Ecology VS Environment


“This is what you shall do; Love the earth and sun and the animals, despise riches, give alms to every one that asks, stand up for the stupid and crazy, devote your income and labor to others, hate tyrants, argue not concerning God, have patience and indulgence toward the people, take off your hat to nothing known or unknown or to any man or number of men, go freely with powerful uneducated persons and with the young and with the mothers of families, read these leaves in the open air every season of every year of your life, re-examine all you have been told at school or church or in any book, dismiss whatever insults your own soul, and your very flesh shall be a great poem and have the richest fluency not only in its words but in the silent lines of its lips and face and between the lashes of your eyes and in every motion and joint of your body.”

--Walt Whitman


I came across this wonderfully colourized photo of Walt Whitman the other day, and was gratefully reminded of the profound declaration of his poetic philosophy. Somehow, as we ponder the scale and impact of the Fukushima nuclear disaster, it seemed timely to raise this discussion regarding our distancing from the environment.
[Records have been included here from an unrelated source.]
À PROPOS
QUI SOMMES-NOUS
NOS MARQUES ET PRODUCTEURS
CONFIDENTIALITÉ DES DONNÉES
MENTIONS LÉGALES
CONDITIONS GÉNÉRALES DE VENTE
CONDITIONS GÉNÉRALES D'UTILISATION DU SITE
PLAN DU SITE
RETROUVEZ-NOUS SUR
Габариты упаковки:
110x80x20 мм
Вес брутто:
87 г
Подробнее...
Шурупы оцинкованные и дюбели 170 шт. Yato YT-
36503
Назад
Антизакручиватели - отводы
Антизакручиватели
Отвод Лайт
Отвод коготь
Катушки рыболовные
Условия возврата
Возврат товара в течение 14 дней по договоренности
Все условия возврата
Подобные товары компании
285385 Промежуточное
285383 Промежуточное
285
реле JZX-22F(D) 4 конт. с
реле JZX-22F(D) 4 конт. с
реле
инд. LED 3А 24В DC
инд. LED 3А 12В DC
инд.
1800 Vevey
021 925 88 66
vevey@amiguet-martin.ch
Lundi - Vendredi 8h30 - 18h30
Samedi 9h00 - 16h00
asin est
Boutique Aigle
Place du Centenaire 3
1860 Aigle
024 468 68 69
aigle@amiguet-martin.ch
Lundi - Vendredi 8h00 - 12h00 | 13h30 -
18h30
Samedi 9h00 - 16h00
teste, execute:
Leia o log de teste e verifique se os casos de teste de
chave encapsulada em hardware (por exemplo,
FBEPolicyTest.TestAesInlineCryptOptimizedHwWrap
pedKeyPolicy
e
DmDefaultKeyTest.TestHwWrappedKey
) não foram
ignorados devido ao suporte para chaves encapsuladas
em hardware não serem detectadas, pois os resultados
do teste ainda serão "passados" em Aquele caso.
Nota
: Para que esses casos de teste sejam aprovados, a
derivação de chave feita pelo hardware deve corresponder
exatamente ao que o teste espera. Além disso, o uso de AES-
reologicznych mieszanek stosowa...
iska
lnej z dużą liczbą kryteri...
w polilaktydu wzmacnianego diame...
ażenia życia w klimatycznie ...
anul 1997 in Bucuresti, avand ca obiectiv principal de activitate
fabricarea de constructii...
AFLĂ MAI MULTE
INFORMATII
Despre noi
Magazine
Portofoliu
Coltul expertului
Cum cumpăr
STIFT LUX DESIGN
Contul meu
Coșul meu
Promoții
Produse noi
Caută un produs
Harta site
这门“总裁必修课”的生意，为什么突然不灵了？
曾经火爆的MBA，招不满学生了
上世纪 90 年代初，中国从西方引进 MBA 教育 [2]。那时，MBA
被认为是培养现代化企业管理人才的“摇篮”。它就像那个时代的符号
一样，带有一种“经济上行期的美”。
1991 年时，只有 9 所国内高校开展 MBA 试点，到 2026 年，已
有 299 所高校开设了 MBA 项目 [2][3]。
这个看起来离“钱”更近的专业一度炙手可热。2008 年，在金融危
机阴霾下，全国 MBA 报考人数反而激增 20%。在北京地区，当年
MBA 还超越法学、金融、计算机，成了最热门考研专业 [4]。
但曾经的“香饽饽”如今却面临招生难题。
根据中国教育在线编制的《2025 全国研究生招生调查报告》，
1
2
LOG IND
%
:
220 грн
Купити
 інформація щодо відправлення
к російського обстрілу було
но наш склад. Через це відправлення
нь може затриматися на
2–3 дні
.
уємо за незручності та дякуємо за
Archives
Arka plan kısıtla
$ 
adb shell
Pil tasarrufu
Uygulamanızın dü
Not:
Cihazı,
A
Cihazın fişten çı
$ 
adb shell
I was listening to an extensive interview with noted cell biologist and author (The Biology Of Belief) Bruce Lipton, PhD, where he described human civilization itself as a socio-biological evolutionary system of humanity. In other words, each and every one of us is, more than ever, interdependently linked within a living organism/system of humanity, and as in nature, all biological organisms must behave cooperatively within their system to survive and function.

People with schizoidal psychological or mental disorders often present with 'dissociative' behaviour. 'Depersonalization' is one such dissociative adaptation, where not only is the person dissociated from their immediate environment, but within their own ego structure. In other words, 'tuning out' or 'turning off' from the overwhelming stimuli of reality can also mean disconnecting from any grounded sense of self.

It seems clear to me that to comprehend the destruction of the biosphere--at our own hands--is too shattering a concept to embrace on a daily basis. It is inherently disempowering and traumatizing. Like a child in abusive conditions, the notion of losing or risking rejection by a parent (despite their abusive behaviour towards the child) is a lethal notion. Rather, in a pre-rational state, the child will deny, personalize and divert any antagonistic thought or feeling toward a neglectful or dismissive parent in the name of survival. Our current slide into global ecological collapse suggests a similar dynamic of a) traumatizing conditions; and b) denial/disassociation as a primal defense.

Ecology is the study of an organism and its relationship with its surroundings. Environment is the projected identity/character we place on those surroundings. In doing so, we continue to reify the consensual illusion that the 'environment' is something outside of us altogether. Nothing could be further from the truth.

We need, more than ever, to recognize ourselves, as Whitman suggests, in the face of all living creatures, in the shadow and glow of the Earth and Sun, in each others' gaze, and collectively act to make real and precious our Ecology of spirit and form.